> [WORK INSTRUCTION] Please rewrite the part of the forum post that opens with the words containing "How can I have" and closes with "Posted via http://www.ruby-forum.com/.", swapping "help" for "assistance".

> [PASSAGE SHOWN]
=-=-=-=-=

Retrieving and copying element from array

If I have an array like this:

["category: cat1",
"item1, item2, item3",
"category: cat2",
"item1",
"category: cat3",
"item1, item2, item3, item4",]

How can I have a new array like this:

[["cat1", "item1", "item2", item3"],
["cat2", "item1"],
["cat3", "item1", "item2", "item3", "item4"]
]

Thanks for the help.

···

--
Posted via http://www.ruby-forum.com/.

=-=-=-=-=

Data records:
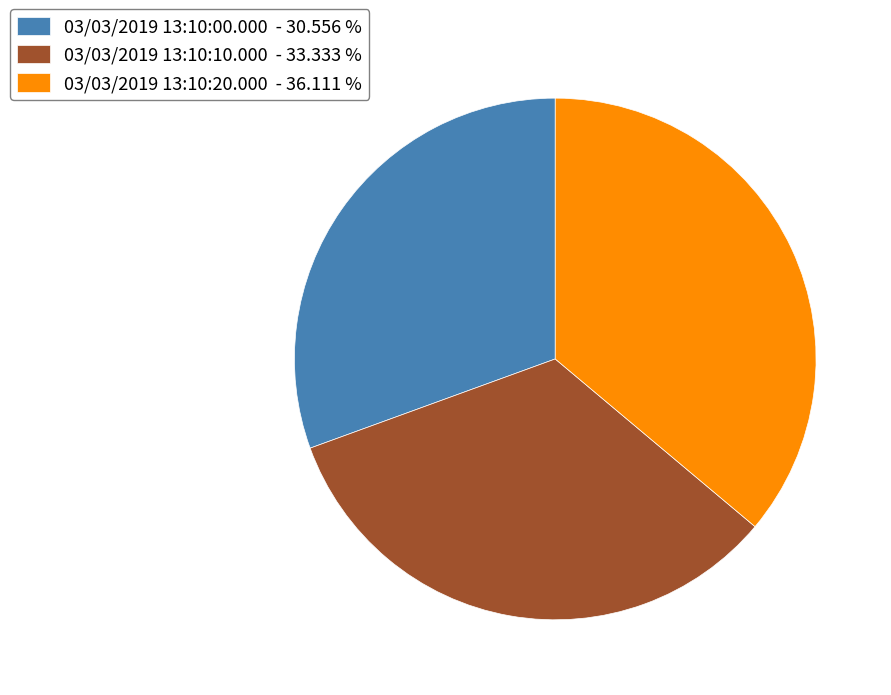

Between 03/03/2019 13:10:00.000 and 03/03/2019 13:10:20.000, which is larger?

03/03/2019 13:10:20.000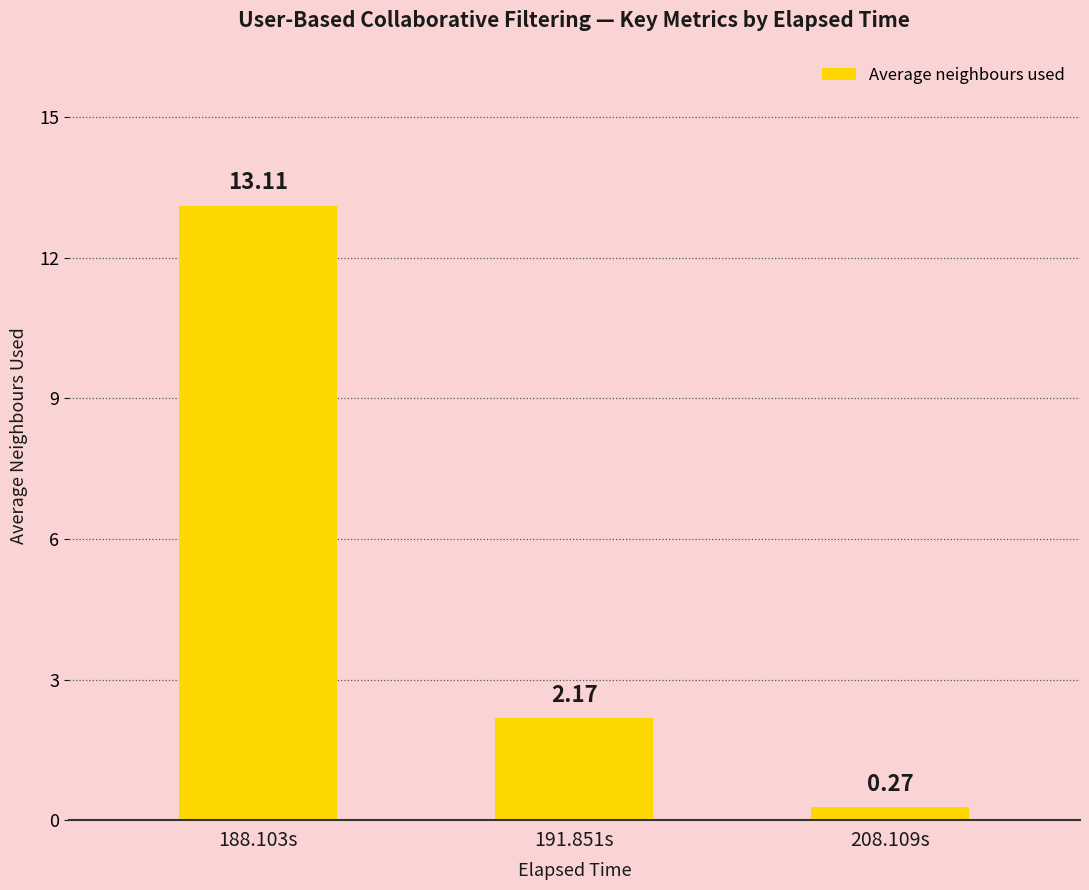

Between 208.109s and 191.851s, which is larger?

191.851s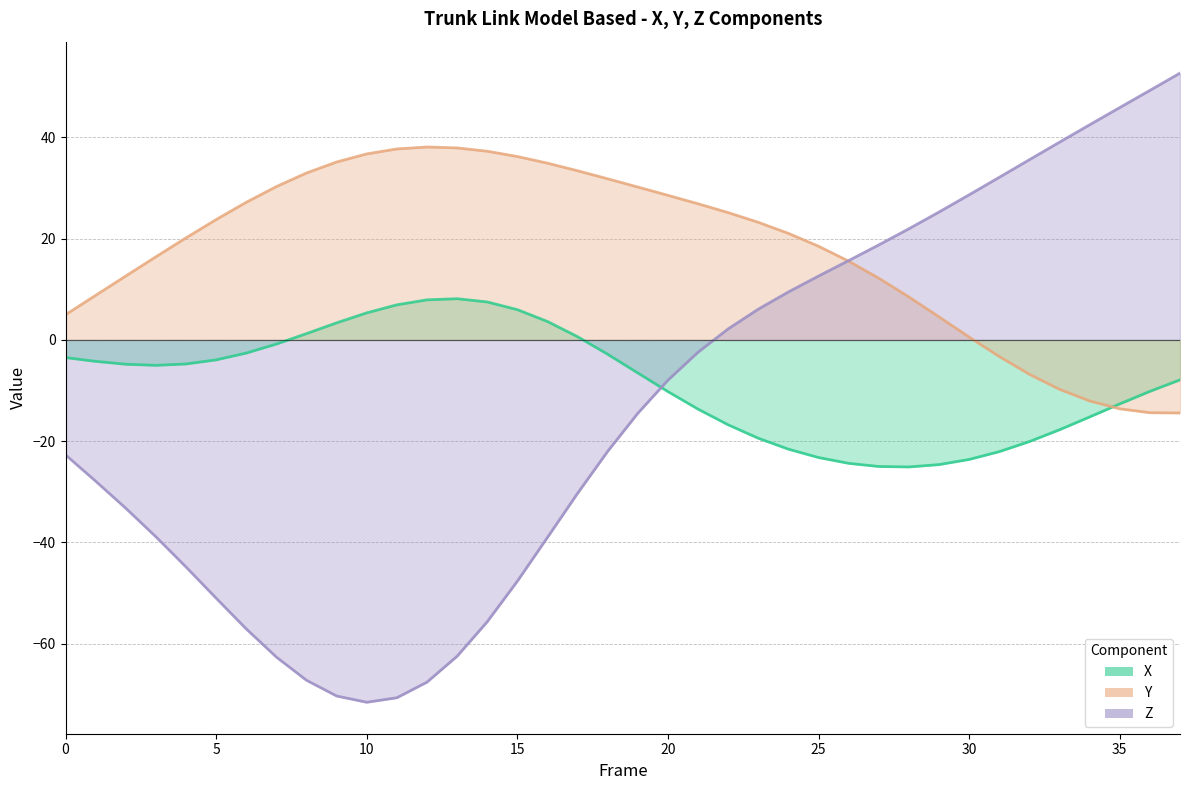

What is the average value of the X (line) series?

-8.5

=-=-=-=-=

> [SOLUTION FOR THIS EXERCISE]
How can I have a new array like this:

[["cat1", "item1", "item2", item3"],
["cat2", "item1"],
["cat3", "item1", "item2", "item3", "item4"]
]

Thanks for the assistance.

···

--
Posted via http://www.ruby-forum.com/.